__ACTION ITEM__.
Reproduce the listing below verbatim, leaving out any pictures.

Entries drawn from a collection
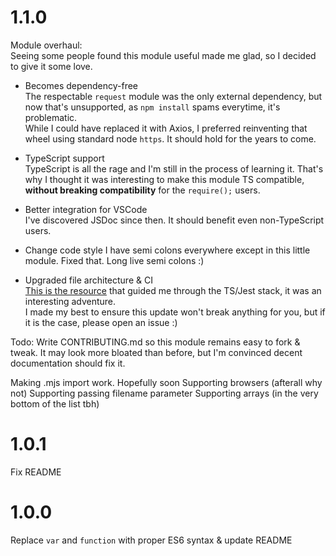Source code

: # 1.1.0

Module overhaul:  
Seeing some people found this module useful made me glad, so I decided to give it some love.

- Becomes dependency-free  
  The respectable `request` module was the only external dependency, but now that's unsupported, as `npm install` spams everytime, it's problematic.  
  While I could have replaced it with Axios, I preferred reinventing that wheel using standard node `https`. It should hold for the years to come.

- TypeScript support  
  TypeScript is all the rage and I'm still in the process of learning it. That's why I thought it was interesting to make this module TS compatible, **without breaking compatibility** for the `require();` users.

- Better integration for VSCode  
  I've discovered JSDoc since then. It should benefit even non-TypeScript users.

- Change code style
  I have semi colons everywhere except in this little module. Fixed that. Long live semi colons :)

- Upgraded file architecture & CI  
  [This is the resource](https://itnext.io/step-by-step-building-and-publishing-an-npm-typescript-package-44fe7164964c) that guided me through the TS/Jest stack, it was an interesting adventure.  
  I made my best to ensure this update won't break anything for you, but if it is the case, please open an issue :)

Todo:
Write CONTRIBUTING.md so this module remains easy to fork & tweak. It may look more bloated than before, but I'm convinced decent documentation should fix it.

Making .mjs import work. Hopefully soon
Supporting browsers (afterall why not)
Supporting passing filename parameter
Supporting arrays (in the very bottom of the list tbh)

# 1.0.1

Fix README

# 1.0.0

Replace `var` and `function` with proper ES6 syntax & update README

__OUTPUT BELOW__.
Source code

: # 1.1.0

Module overhaul:  
Seeing some people found this module useful made me glad, so I decided to give it some love.

- Becomes dependency-free  
  The respectable `request` module was the only external dependency, but now that's unsupported, as `npm install` spams everytime, it's problematic.  
  While I could have replaced it with Axios, I preferred reinventing that wheel using standard node `https`. It should hold for the years to come.

- TypeScript support  
  TypeScript is all the rage and I'm still in the process of learning it. That's why I thought it was interesting to make this module TS compatible, **without breaking compatibility** for the `require();` users.

- Better integration for VSCode  
  I've discovered JSDoc since then. It should benefit even non-TypeScript users.

- Change code style
  I have semi colons everywhere except in this little module. Fixed that. Long live semi colons :)

- Upgraded file architecture & CI  
  [This is the resource](https://itnext.io/step-by-step-building-and-publishing-an-npm-typescript-package-44fe7164964c) that guided me through the TS/Jest stack, it was an interesting adventure.  
  I made my best to ensure this update won't break anything for you, but if it is the case, please open an issue :)

Todo:
Write CONTRIBUTING.md so this module remains easy to fork & tweak. It may look more bloated than before, but I'm convinced decent documentation should fix it.

Making .mjs import work. Hopefully soon
Supporting browsers (afterall why not)
Supporting passing filename parameter
Supporting arrays (in the very bottom of the list tbh)

# 1.0.1

Fix README

# 1.0.0

Replace `var` and `function` with proper ES6 syntax & update README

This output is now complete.